High-efficiency purification of CH₄ and H₂ energy sources enabled by a phosphotungstic acid-supported Os single-atom catalyst

Methane (CH₄) and hydrogen (H₂) show promise as low-carbon energy sources, but their impurities, including H₂ and CO, pose challenges for storage and use. To address these challenges, a robust purification protocol for CH₄ and/or H₂, combined with the catalytic conversion of impurities into CO₂ and H₂O, is a compelling solution. In this work, we investigated 11 phosphotungstic acid (PTA)-supported single-atom catalysts (SACs) by density functional theory (DFT) computations. Os₁/PTA SACs exhibited superior catalytic activity, and the ease of oxidation follows the CO > H₂ > CH₄ order. It facilitated efficient purification of CH₄ in solvents such as water, MeOH, and various others.
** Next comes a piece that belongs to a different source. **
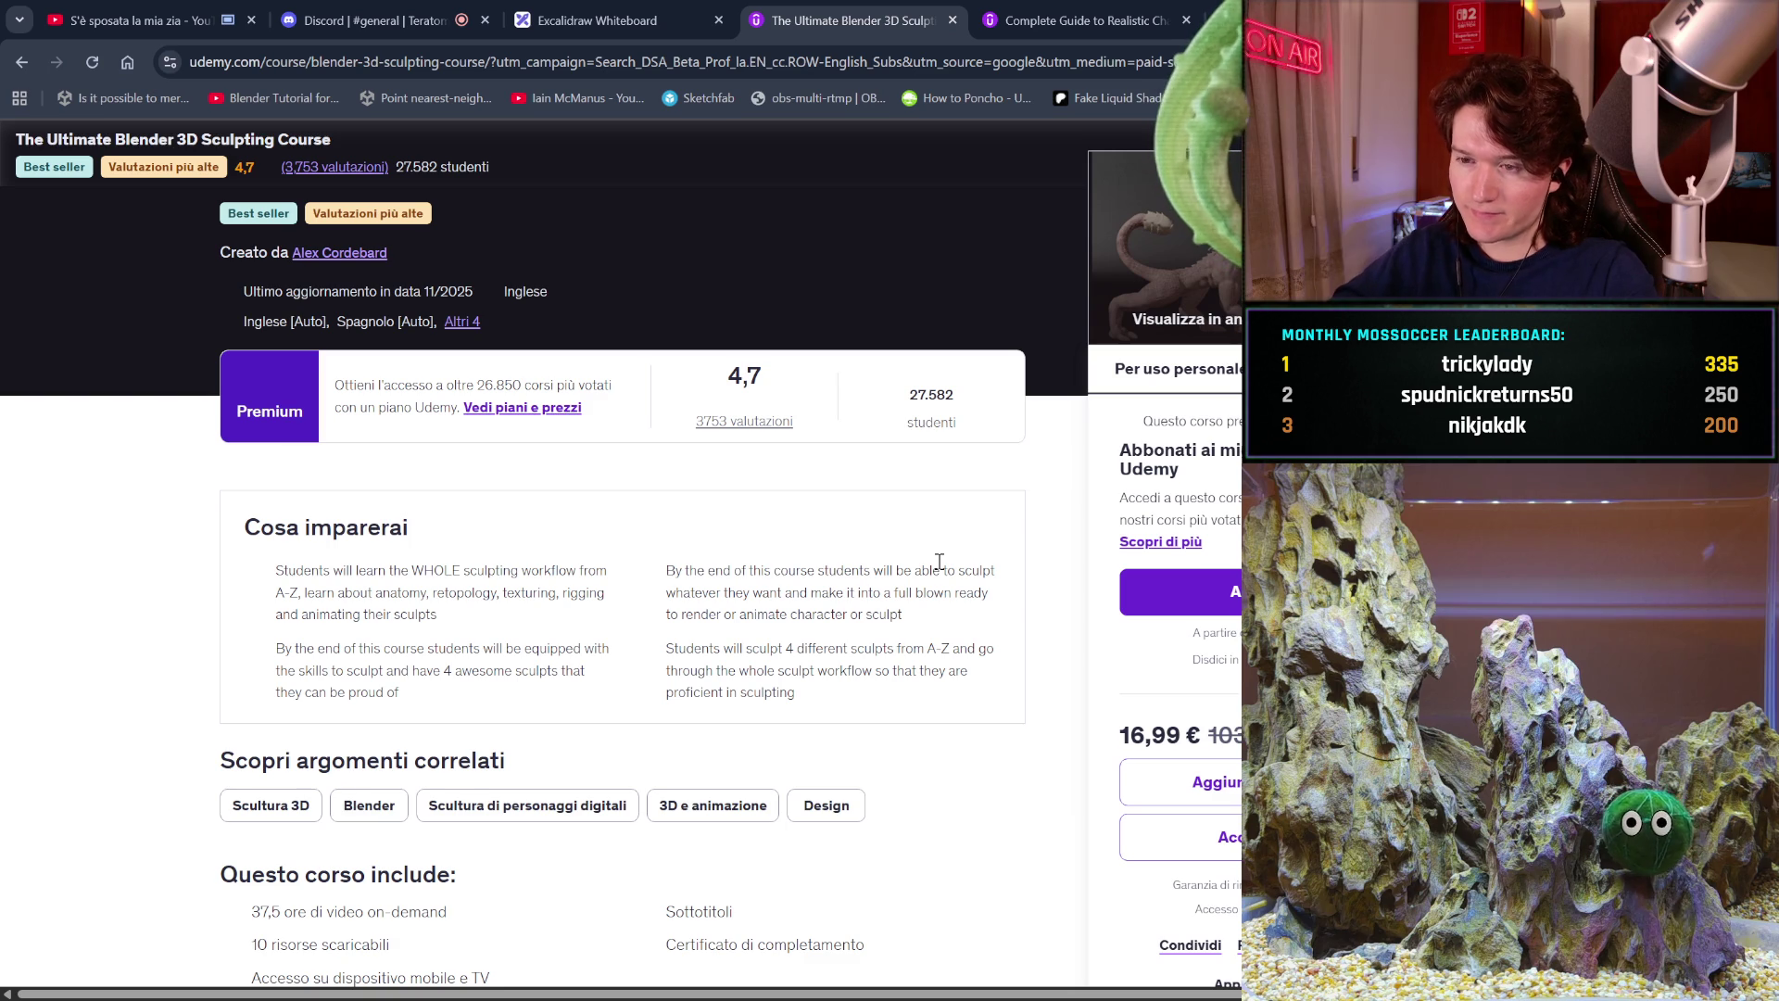
{"action": "scroll", "coordinate": [939, 561], "scroll_direction": "down", "scroll_amount": 1}
{"action": "scroll", "coordinate": [939, 561], "scroll_direction": "up", "scroll_amount": 3}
For H₂ purification, Os₁/PTA SACs demonstrated excellent performance in gas, water, and MeOH. Notably, in water and MeOH, it selectively removed CO without consuming H₂ with low free energy barriers. The strong Os-PTA interactions and charge transfer mechanism contributed to its exceptional catalytic activity. Our findings shed light on SAC behavior and their potential for efficient CH₄ and H₂ purification. By addressing impurity challenges and improving clean energy utilization, these findings contribute to the development of sustainable energy technologies.